The problem: There are as many different theories that satisfy Tn as there are types of Bayesianism!
Question: Which theory that satisfies Tn should the scientist prefer?
Answer: A theory expressible in a form that satisfies Liebniz’s lather!
In other words, out of all the possible theories that satisfy Tn, we want to adopt a strictly universal statement: A theory that is simple, interesting and improbable. Is there anything objectionable (counter-productive, imprudent) about adopting this answer? I ask this question, for its consequences are currently controversial in the philosophy of science.
Although the acceptance of this methodological rule is permitted, and often recommended, it is never demanded. Appealing to this rule is only to minimize the number of uninteresting and highly probable theories that are difficult to test. The reason is as follows: We have a very limited amount of time at hand, as as Keynes remarked, In the long run we are all dead. Thus, we want interesting and highly improbable theories that are comparatively easy to test.
Now, the great reveal: What I have just done is to reverse-engineer what Popper’s Critical Rationalism (CR) advocates (but does not demand), for  no number of corroborating evidence can indicate if a theory is true. ‘Testability’ is then equivalent to ‘falsifiability.’ The scientist is interested in the origination of bold conjectures that are easily falsified, if the theory is false!
We’ve moved from something uncontroversial to something radical. The argument goes as follows:
- Scientists prefer theories that are simple and interesting. (I., II.)
- If it is simple and interesting, then it is a strictly universal statement. (II.)
- Strictly universal statements are highly improbable. (III.)
- The more improbable a theory, the more testable a theory. (III.)
- Testability is equivalent to falsifiability. (V.)
- Scientists prefer theories that are highly falsifiable. (V.)
C: Critical Rationalism best describes scientific practice.

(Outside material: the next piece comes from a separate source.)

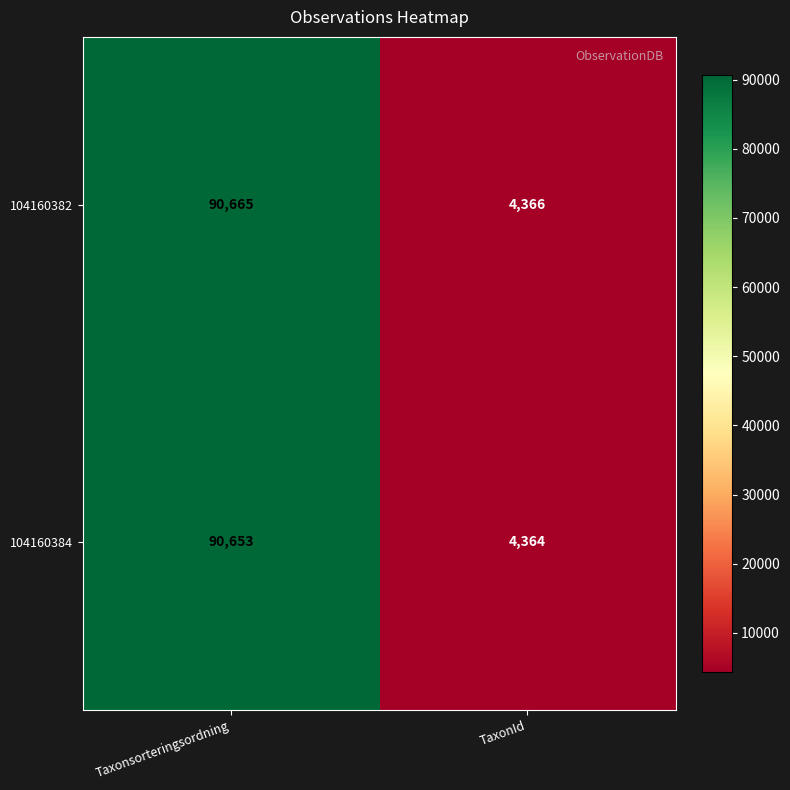

What is the sum of all 104160384 values?

95017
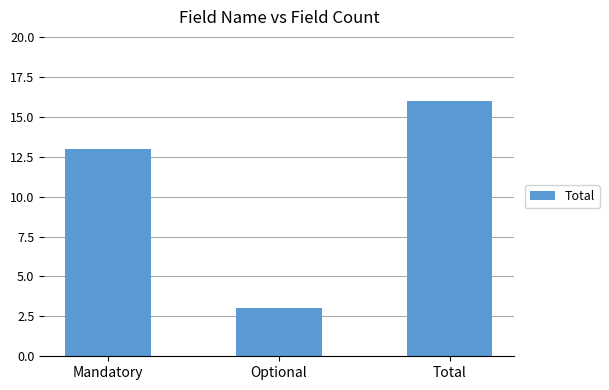

What is the label of the 2nd bar from the right?

Optional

 An aside. I must give a caveat: I do not mean to imply that a scientist is prohibited from formulating a theory that presently violates Occam’s razor as traditionally understood, by positing presently unobserved regularities. I mean only that theories expressible in a small number of bits are to be preferred over others.
 I made the name up.
 This is a guiding principle, not a rule set in stone, for scientists that understand a problem in great detail often come about new theories through a flash of insight. I do not mean to say that there is a specific method to theory-formation, only that it is recommended that whatever theory a scientist posits should conform to these restrictions. Once the theory has been formed, the theory ought to receive — ahem! — a clean shave.